Congressional action is needed because the St. Croix River is protected by the federal Wild and Scenic Rivers Act. While there is near-unanimous support that the Stillwater lift bridge is old and in need of replacement, the issue pits DFL Reps. Betty McCollum and Keith Ellison, who oppose the nearly $700 million freeway-style bridge under design, against Minnesota Gov. Mark Dayton and Sen. Amy Klobuchar, both Democrats, as well as Republican Wisconsin Gov. Scott Walker and members of Wisconsin's congressional delegation.

"This is not a good use of taxpayer money," said Ellison during the debate. "I find it absolutely shocking that all of these fiscal conservatives lining up to throw money at this overly-expensive, overly-hyped mega-bridge."

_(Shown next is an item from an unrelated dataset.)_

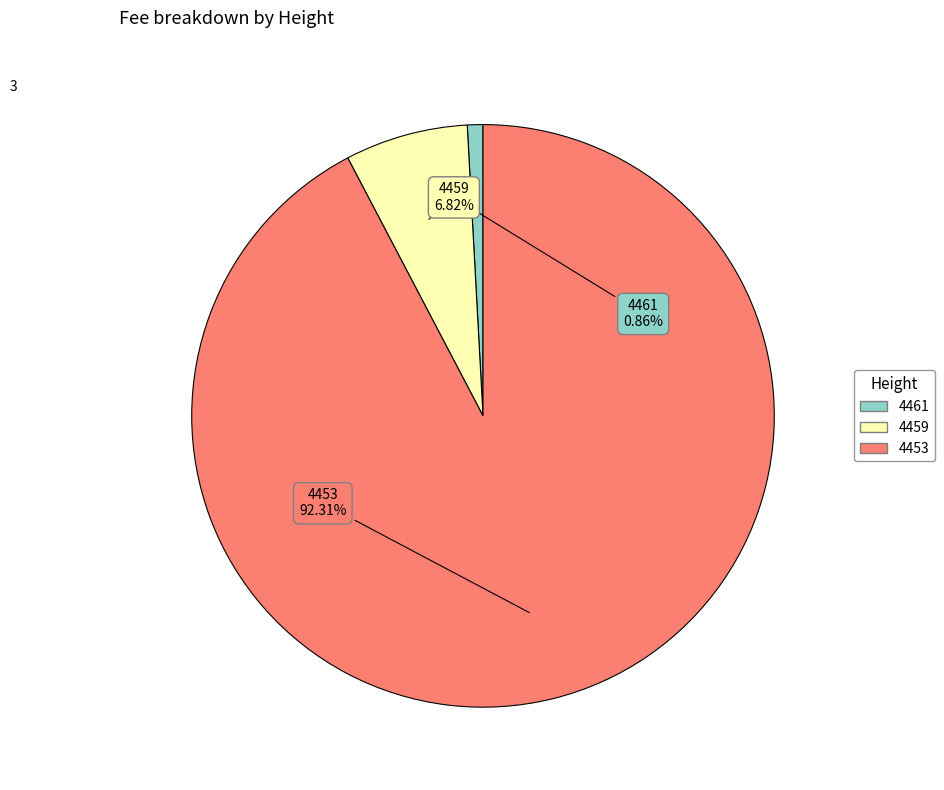

To the nearest percent, what percentage of the pie is 4453?

92%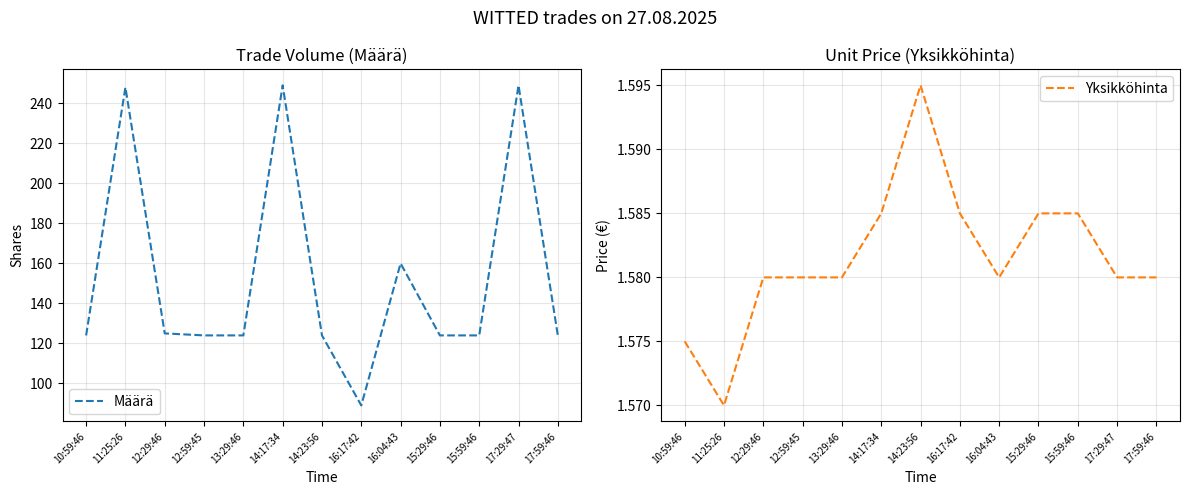

True or false: Yksikköhinta has more than 1 interior local peaks.

False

Democratic Rep. Nick Rahall of West Virginia noted that the legislation's language resembles an earmark, which House Republicans have prohibited.

"If it looks like a duck, swims like a duck and quacks like a duck, by golly, it's probably a duck!" said Rahall.

Supporters said the bridge was urgently needed for both traffic and safety reasons and argued additional delays would only add costs to the project.

Bachmann said the project's high cost was due to years of litigation and accused McCollum of personally orchestrating the opposition.

"The responsibility for the increased costs of building this bridge rests squarely on the shoulders of Representative McCollum and on her compatriots who have fought for decades to kill the building of this bridge," said Bachmann.

Noting the strong support the project has from the political establishments on both sides of the St. Croix River, Wisconsin Republican Rep. Sean Duffy said it was a rare chance for a frequently-divided House to pass bipartisan legislation.

"You have progressives and conservatives in this chamber who have all come out and supported this bill. You have Vikings and Packers supporting this bill," said Duffy. "This is a remarkable day."

The House will vote Thursday morning on the bill, which requires a two-thirds majority to pass due to special rules used to bring the bill to the House floor quickly.